Le verdict du Tribunal fédéral est tombé il y a un mois et il a plombé le moral de Festim, un jeune joueur amateur âgé de 21 ans. Dans son arrêt du 5 mars, la plus haute juridiction du pays confirme la condamnation du Fribourgeois à du travail d’intérêt général avec sursis pour lésions corporelles par négligence.
"Je vais me forcer à jouer les derniers matches de la saison. Mais à 99%, je sais que je ne pourrai pas continuer le foot. Le coeur n'y est plus", confie Festim au 19h30, qui ne s’était jamais exprimé sur cette affaire.
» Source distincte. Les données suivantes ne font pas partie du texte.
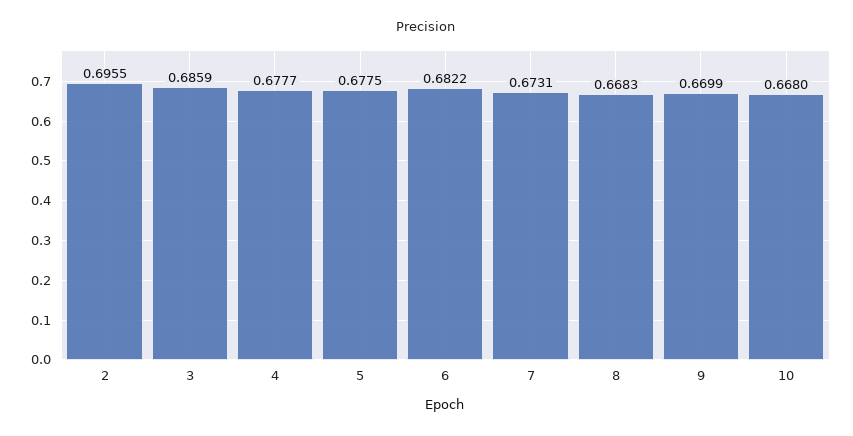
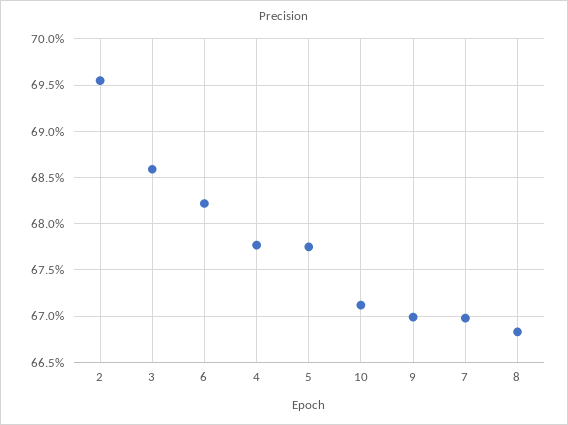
7: 0.6731 -> 0.67
10: 0.668 -> 0.671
Cheville de l'adversaire brisée
Les faits incriminés remontent au 7 mai 2016. Ce jour-là, le FC Richemont reçoit le SC Guin sur le terrain du Guintzet à Fribourg dans un match comptant pour le championnat de Junior A.
Vers la quinzième minute de jeu, Festim veut récupérer le ballon. Il effectue un tacle à environ 10-15 centimètres du sol et brise la cheville d’un adversaire, un joueur âgé de 18 ans, comme lui. Festim écope d’un carton jaune. Quant au joueur blessé, il est conduit à l’hôpital.
La police le convoque
Deux mois plus tard, le joueur blessé dépose une plainte pénale. Festim est convoqué par la police pour s'expliquer. Le 29 mars 2017, dans une ordonnance pénale, le procureur Marc Bugnon le reconnaît coupable de lésions corporelles par négligence: "par son engagement, Festim a concrètement mis en danger l’intégrité physique de son adversaire et a causé un risque qui ne peut être qualifié d’inhérent à la pratique du football".
Festim décide de contester cette décision. Elle sera pourtant confirmée par le juge de police de la Sarine, le Tribunal cantonal et enfin le Tribunal fédéral, qui écrit dans son arrêt que "Festim a violé son devoir de prudence. La violation du devoir de prudence était fautive puisque Festim a procédé au tacle litigieux sans égard pour les conséquences qui pourraient en résulter pour son adversaire."
Jouer, une souffrance
Définitivement condamné, Festim accuse le coup. Il répète qu’il n’a jamais voulu blesser son adversaire et qu'il voulait simplement jouer le ballon. "Aujourd'hui, rentrer sur le terrain est presque devenu une souffrance. La motivation n’est plus là. A quoi bon continuer de jouer si je ne prends plus de plaisir ?"
Trois ans après les faits, Festim regrette, bien sûr, d’avoir brisé la cheville et la carrière de son adversaire. Mais il ne comprend pas que ce dernier ait déposé une plainte pénale. "Je n’arrive toujours pas à comprendre et je ne sais pas si j’arriverai à comprendre un jour. Pour moi, être victime d'une faute qui conduit à une blessure, ça fait partie du risque d’un footballeur", estime-t-il.
Comportements dangereux
Le Tribunal fédéral ne partage pas cet avis. Dans son arrêt, il explique qu'un joueur accepte tacitement les risques inhérents à la pratique du football, mais que cela "ne couvre pas les comportements dangereux adoptés par les autres joueurs".
Cette décision du Tribunal fédéral fait réagir au sein de l’Association cantonale fribourgeoise de football. Son président craint qu'elle ne fasse boule de neige. "Avec cette décision, je ne sais pas s’il va être possible de continuer de jouer au foot", déclare Benoît Spicher au 19h30. Il se demande si les plaintes pénales vont désormais se multiplier après chaque week-end de foot. "On dit souvent qu'une partie de foot est le miroir de la société. A l'évidence, quand un événement se produit, il faut à tout prix lui trouver un responsable. J'avoue que ça m'inquiète", dit-il.
Pour Stéphanie Neuhaus-Descuves, avocate du joueur dont la cheville a été brisée, le risque de judiciarisation du sport est un faux débat. Selon elle, le cas de son client serait isolé. "Il est largement peu probable que tous les lundis, dorénavant, il y ait des plaintes pénales déposées en nombre. Il n'y a pas chaque week-end des matches avec des fautes si grossières que celle subie par mon client. Il n'y a heureusement pas non plus des fautes avec des lésions aussi graves", affirme Me Neuhaus-Descuves.